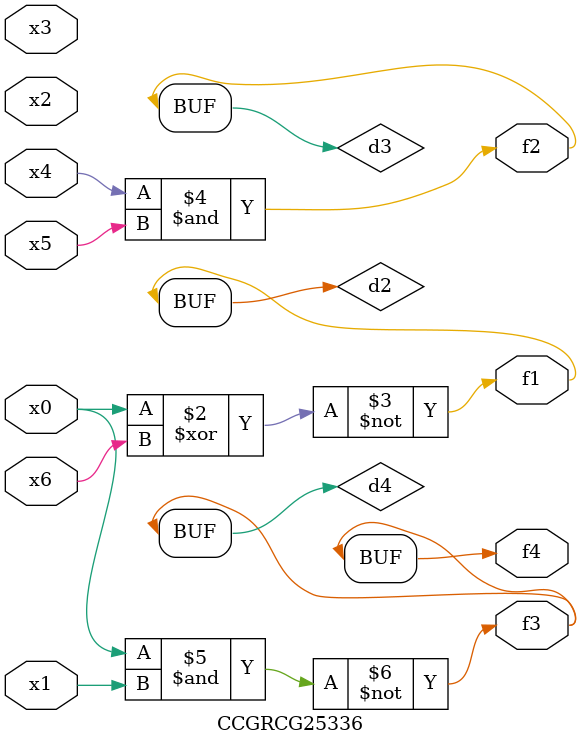
<source format=v>
module CCGRCG25336(
	input x0, x1, x2, x3, x4, x5, x6,
	output f1, f2, f3, f4
);

	wire d1, d2, d3, d4;

	nor (d1, x0);
	xnor (d2, x0, x6);
	and (d3, x4, x5);
	nand (d4, x0, x1);
	assign f1 = d2;
	assign f2 = d3;
	assign f3 = d4;
	assign f4 = d4;
endmodule

</source>
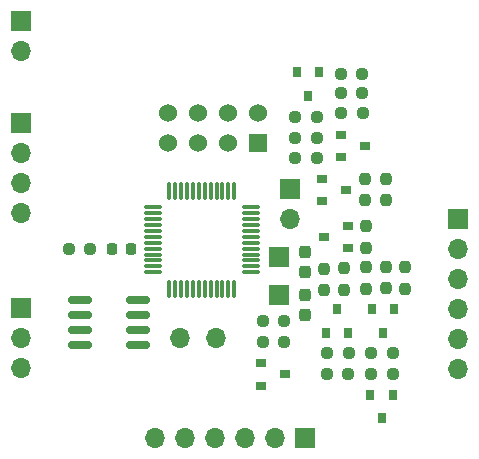
<source format=gts>
G04 #@! TF.GenerationSoftware,KiCad,Pcbnew,7.0.11-2.fc39*
G04 #@! TF.CreationDate,2024-05-22T12:02:30+02:00*
G04 #@! TF.ProjectId,home_automation_module_std,686f6d65-5f61-4757-946f-6d6174696f6e,1.0*
G04 #@! TF.SameCoordinates,Original*
G04 #@! TF.FileFunction,Soldermask,Top*
G04 #@! TF.FilePolarity,Negative*
%FSLAX46Y46*%
G04 Gerber Fmt 4.6, Leading zero omitted, Abs format (unit mm)*
G04 Created by KiCad (PCBNEW 7.0.11-2.fc39) date 2024-05-22 12:02:30*
%MOMM*%
%LPD*%
G01*
G04 APERTURE LIST*
G04 Aperture macros list*
%AMRoundRect*
0 Rectangle with rounded corners*
0 $1 Rounding radius*
0 $2 $3 $4 $5 $6 $7 $8 $9 X,Y pos of 4 corners*
0 Add a 4 corners polygon primitive as box body*
4,1,4,$2,$3,$4,$5,$6,$7,$8,$9,$2,$3,0*
0 Add four circle primitives for the rounded corners*
1,1,$1+$1,$2,$3*
1,1,$1+$1,$4,$5*
1,1,$1+$1,$6,$7*
1,1,$1+$1,$8,$9*
0 Add four rect primitives between the rounded corners*
20,1,$1+$1,$2,$3,$4,$5,0*
20,1,$1+$1,$4,$5,$6,$7,0*
20,1,$1+$1,$6,$7,$8,$9,0*
20,1,$1+$1,$8,$9,$2,$3,0*%
G04 Aperture macros list end*
%ADD10RoundRect,0.237500X0.250000X0.237500X-0.250000X0.237500X-0.250000X-0.237500X0.250000X-0.237500X0*%
%ADD11R,0.900000X0.800000*%
%ADD12R,1.700000X1.700000*%
%ADD13O,1.700000X1.700000*%
%ADD14RoundRect,0.237500X-0.250000X-0.237500X0.250000X-0.237500X0.250000X0.237500X-0.250000X0.237500X0*%
%ADD15RoundRect,0.150000X0.825000X0.150000X-0.825000X0.150000X-0.825000X-0.150000X0.825000X-0.150000X0*%
%ADD16RoundRect,0.237500X0.237500X-0.250000X0.237500X0.250000X-0.237500X0.250000X-0.237500X-0.250000X0*%
%ADD17RoundRect,0.237500X-0.237500X0.300000X-0.237500X-0.300000X0.237500X-0.300000X0.237500X0.300000X0*%
%ADD18R,0.800000X0.900000*%
%ADD19RoundRect,0.237500X-0.237500X0.250000X-0.237500X-0.250000X0.237500X-0.250000X0.237500X0.250000X0*%
%ADD20R,1.800000X1.750000*%
%ADD21RoundRect,0.075000X0.662500X0.075000X-0.662500X0.075000X-0.662500X-0.075000X0.662500X-0.075000X0*%
%ADD22RoundRect,0.075000X0.075000X0.662500X-0.075000X0.662500X-0.075000X-0.662500X0.075000X-0.662500X0*%
%ADD23RoundRect,0.218750X0.218750X0.256250X-0.218750X0.256250X-0.218750X-0.256250X0.218750X-0.256250X0*%
%ADD24R,1.524000X1.524000*%
%ADD25C,1.524000*%
G04 APERTURE END LIST*
D10*
X108585000Y-61087000D03*
X106760000Y-61087000D03*
D11*
X103886000Y-78491000D03*
X103886000Y-80391000D03*
X105886000Y-79441000D03*
D12*
X120523000Y-66294000D03*
D13*
X120523000Y-68834000D03*
X120523000Y-71374000D03*
X120523000Y-73914000D03*
X120523000Y-76454000D03*
X120523000Y-78994000D03*
D12*
X107569000Y-84836000D03*
D13*
X105029000Y-84836000D03*
X102489000Y-84836000D03*
X99949000Y-84836000D03*
X97409000Y-84836000D03*
X94869000Y-84836000D03*
D11*
X111220000Y-68768000D03*
X111220000Y-66868000D03*
X109220000Y-67818000D03*
D14*
X110593500Y-55626000D03*
X112418500Y-55626000D03*
D15*
X93472000Y-76962000D03*
X93472000Y-75692000D03*
X93472000Y-74422000D03*
X93472000Y-73152000D03*
X88522000Y-73152000D03*
X88522000Y-74422000D03*
X88522000Y-75692000D03*
X88522000Y-76962000D03*
D14*
X87583000Y-68834000D03*
X89408000Y-68834000D03*
D16*
X112776000Y-68730500D03*
X112776000Y-66905500D03*
D17*
X107569000Y-72697000D03*
X107569000Y-74422000D03*
D14*
X113157000Y-77597000D03*
X114982000Y-77597000D03*
D18*
X108773000Y-53880000D03*
X106873000Y-53880000D03*
X107823000Y-55880000D03*
D13*
X100076000Y-76327000D03*
D12*
X83566000Y-73787000D03*
D13*
X83566000Y-76327000D03*
X83566000Y-78867000D03*
D18*
X115012000Y-81169000D03*
X113112000Y-81169000D03*
X114062000Y-83169000D03*
D19*
X114427000Y-70334500D03*
X114427000Y-72159500D03*
X110871000Y-70461500D03*
X110871000Y-72286500D03*
X109220000Y-70485000D03*
X109220000Y-72310000D03*
D16*
X112776000Y-72183000D03*
X112776000Y-70358000D03*
D19*
X116078000Y-70358000D03*
X116078000Y-72183000D03*
D12*
X83566000Y-58166000D03*
D13*
X83566000Y-60706000D03*
X83566000Y-63246000D03*
X83566000Y-65786000D03*
D11*
X110617000Y-59182000D03*
X110617000Y-61082000D03*
X112617000Y-60132000D03*
D10*
X105814500Y-74930000D03*
X103989500Y-74930000D03*
X112442000Y-57277000D03*
X110617000Y-57277000D03*
X105814500Y-76708000D03*
X103989500Y-76708000D03*
D13*
X97028000Y-76327000D03*
D17*
X107569000Y-69088000D03*
X107569000Y-70813000D03*
D18*
X109352000Y-75946000D03*
X111252000Y-75946000D03*
X110302000Y-73946000D03*
D12*
X106299000Y-63749000D03*
D13*
X106299000Y-66289000D03*
D14*
X113157000Y-79375000D03*
X114982000Y-79375000D03*
D10*
X112418500Y-53975000D03*
X110593500Y-53975000D03*
D20*
X105410000Y-69469000D03*
X105410000Y-72719000D03*
D11*
X109043000Y-62865000D03*
X109043000Y-64765000D03*
X111043000Y-63815000D03*
D14*
X106760000Y-59436000D03*
X108585000Y-59436000D03*
D10*
X111252000Y-79375000D03*
X109427000Y-79375000D03*
D12*
X83566000Y-49530000D03*
D13*
X83566000Y-52070000D03*
D21*
X102997000Y-70802000D03*
X102997000Y-70302000D03*
X102997000Y-69802000D03*
X102997000Y-69302000D03*
X102997000Y-68802000D03*
X102997000Y-68302000D03*
X102997000Y-67802000D03*
X102997000Y-67302000D03*
X102997000Y-66802000D03*
X102997000Y-66302000D03*
X102997000Y-65802000D03*
X102997000Y-65302000D03*
D22*
X101584500Y-63889500D03*
X101084500Y-63889500D03*
X100584500Y-63889500D03*
X100084500Y-63889500D03*
X99584500Y-63889500D03*
X99084500Y-63889500D03*
X98584500Y-63889500D03*
X98084500Y-63889500D03*
X97584500Y-63889500D03*
X97084500Y-63889500D03*
X96584500Y-63889500D03*
X96084500Y-63889500D03*
D21*
X94672000Y-65302000D03*
X94672000Y-65802000D03*
X94672000Y-66302000D03*
X94672000Y-66802000D03*
X94672000Y-67302000D03*
X94672000Y-67802000D03*
X94672000Y-68302000D03*
X94672000Y-68802000D03*
X94672000Y-69302000D03*
X94672000Y-69802000D03*
X94672000Y-70302000D03*
X94672000Y-70802000D03*
D22*
X96084500Y-72214500D03*
X96584500Y-72214500D03*
X97084500Y-72214500D03*
X97584500Y-72214500D03*
X98084500Y-72214500D03*
X98584500Y-72214500D03*
X99084500Y-72214500D03*
X99584500Y-72214500D03*
X100084500Y-72214500D03*
X100584500Y-72214500D03*
X101084500Y-72214500D03*
X101584500Y-72214500D03*
D18*
X115123000Y-73946000D03*
X113223000Y-73946000D03*
X114173000Y-75946000D03*
D19*
X112649000Y-62865000D03*
X112649000Y-64690000D03*
X114427000Y-62865000D03*
X114427000Y-64690000D03*
D10*
X111275500Y-77597000D03*
X109450500Y-77597000D03*
D14*
X106760000Y-57658000D03*
X108585000Y-57658000D03*
D23*
X92837000Y-68834000D03*
X91262000Y-68834000D03*
D24*
X103632000Y-59817000D03*
D25*
X103632000Y-57277000D03*
X101092000Y-59817000D03*
X101092000Y-57277000D03*
X98552000Y-59817000D03*
X98552000Y-57277000D03*
X96012000Y-59817000D03*
X96012000Y-57277000D03*
M02*

</source>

* * * * * * *

Your instructions:
Please make an exact copy of the lines above from the line with "X94672000Y-65802000D03*" through the line with "X109450500Y-77597000D03*", both ends included.

Answer section:
X94672000Y-65802000D03*
X94672000Y-66302000D03*
X94672000Y-66802000D03*
X94672000Y-67302000D03*
X94672000Y-67802000D03*
X94672000Y-68302000D03*
X94672000Y-68802000D03*
X94672000Y-69302000D03*
X94672000Y-69802000D03*
X94672000Y-70302000D03*
X94672000Y-70802000D03*
D22*
X96084500Y-72214500D03*
X96584500Y-72214500D03*
X97084500Y-72214500D03*
X97584500Y-72214500D03*
X98084500Y-72214500D03*
X98584500Y-72214500D03*
X99084500Y-72214500D03*
X99584500Y-72214500D03*
X100084500Y-72214500D03*
X100584500Y-72214500D03*
X101084500Y-72214500D03*
X101584500Y-72214500D03*
D18*
X115123000Y-73946000D03*
X113223000Y-73946000D03*
X114173000Y-75946000D03*
D19*
X112649000Y-62865000D03*
X112649000Y-64690000D03*
X114427000Y-62865000D03*
X114427000Y-64690000D03*
D10*
X111275500Y-77597000D03*
X109450500Y-77597000D03*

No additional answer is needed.